A. Squaring both sides of the inequality.
B. Add $2$ and $4$ to both sides of the inequality.
C. Subtract $2$ and then $4$ from both sides of the inequality.

First, we know we wanted to prove $2\sqrt{3}\gt \sqrt{2}+\sqrt{4}$, with the sum of $\sqrt{2}$ and $\sqrt{4}$ on the right side of the inequality sign, next, from the hint, we see that the right side has the product of $\sqrt{2}$ and $\sqrt{4}$, therefore, our effort should remain on turning the product to the sum:

$2+4\gt 2\sqrt{2}\sqrt{4}$

$2+2+4+4\gt 2+2\sqrt{2}\sqrt{4}+4$

$12\gt (\sqrt{2}+\sqrt{4})^2$

$4(3)\gt (\sqrt{2}+\sqrt{4})^2$

$2\sqrt{3}\gt \sqrt{2}+\sqrt{4}$

$\therefore \sqrt{3}-\sqrt{2}\gt \sqrt{4}-\sqrt{3}$ and the proof is then follows.

Question 5: Cauchy-Schwarz inequality is the most straightforward method to prove the given inequality to be true.
A. Yes.
B. No.

Yes, there is nothing to contemplate except for applying directly of the Cauchy-Schwarz inequality to $\sqrt{4}+\sqrt{3}$, and we get the result:

$\sqrt{4}+\sqrt{2}=\sqrt{2}\sqrt{2}+\sqrt{1}\sqrt{2}\lt \sqrt{2+1}\sqrt{2+2}=2\sqrt{3}$

$\therefore \sqrt{3}-\sqrt{2}\gt \sqrt{4}-\sqrt{3}$ and the proof is then follows.

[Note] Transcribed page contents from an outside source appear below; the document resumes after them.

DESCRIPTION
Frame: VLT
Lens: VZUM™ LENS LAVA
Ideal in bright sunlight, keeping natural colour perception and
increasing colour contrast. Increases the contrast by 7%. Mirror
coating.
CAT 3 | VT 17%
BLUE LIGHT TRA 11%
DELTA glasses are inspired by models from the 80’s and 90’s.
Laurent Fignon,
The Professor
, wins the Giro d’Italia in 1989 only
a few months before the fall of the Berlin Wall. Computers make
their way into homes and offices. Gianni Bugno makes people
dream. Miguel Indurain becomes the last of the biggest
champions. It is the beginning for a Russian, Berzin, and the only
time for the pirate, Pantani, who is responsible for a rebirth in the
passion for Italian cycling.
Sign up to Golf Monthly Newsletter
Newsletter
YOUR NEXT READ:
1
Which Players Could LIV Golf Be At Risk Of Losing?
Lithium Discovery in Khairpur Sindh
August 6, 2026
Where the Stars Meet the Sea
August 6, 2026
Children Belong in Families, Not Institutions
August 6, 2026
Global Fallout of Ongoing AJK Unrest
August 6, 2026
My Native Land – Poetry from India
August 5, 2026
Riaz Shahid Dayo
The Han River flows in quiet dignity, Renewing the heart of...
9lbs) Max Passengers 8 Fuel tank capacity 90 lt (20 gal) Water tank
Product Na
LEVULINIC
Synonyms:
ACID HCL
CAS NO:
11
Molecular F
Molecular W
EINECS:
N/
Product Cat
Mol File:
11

Question 6: Can you decide which of the following two is greater?
$X= \sqrt{9}-\sqrt{8}+\sqrt{7}-\sqrt{6}+\sqrt{5}-\sqrt{4}+\sqrt{3}-\sqrt{2}$ or $Y=\sqrt{10}-\sqrt{9}+\sqrt{8}-\sqrt{7}+\sqrt{6}-\sqrt{5}+\sqrt{4}-\sqrt{3}$
A. $X\gt Y$.
B. $Y\gt X$.

From the facts that we've gathered from the above questions, we see that we can say the following inequalities hold:

$\sqrt{3}-\sqrt{2}\gt \sqrt{4}-\sqrt{3}$

$\sqrt{5}-\sqrt{4}\gt \sqrt{6}-\sqrt{5}$

$\sqrt{7}-\sqrt{6}\gt \sqrt{8}-\sqrt{7}$

$\sqrt{9}-\sqrt{8}\gt \sqrt{10}-\sqrt{9}$

Adding them up we get:

$\sqrt{9}-\sqrt{8}+\sqrt{7}-\sqrt{6}+\sqrt{5}-\sqrt{4}+\sqrt{3}-\sqrt{2}\gt \sqrt{10}-\sqrt{9}+\sqrt{8}-\sqrt{7}+\sqrt{6}-\sqrt{5}+\sqrt{4}-\sqrt{3}$

Therefore, we can conclude by now that $X\gt Y$ is true and hence A is the answer.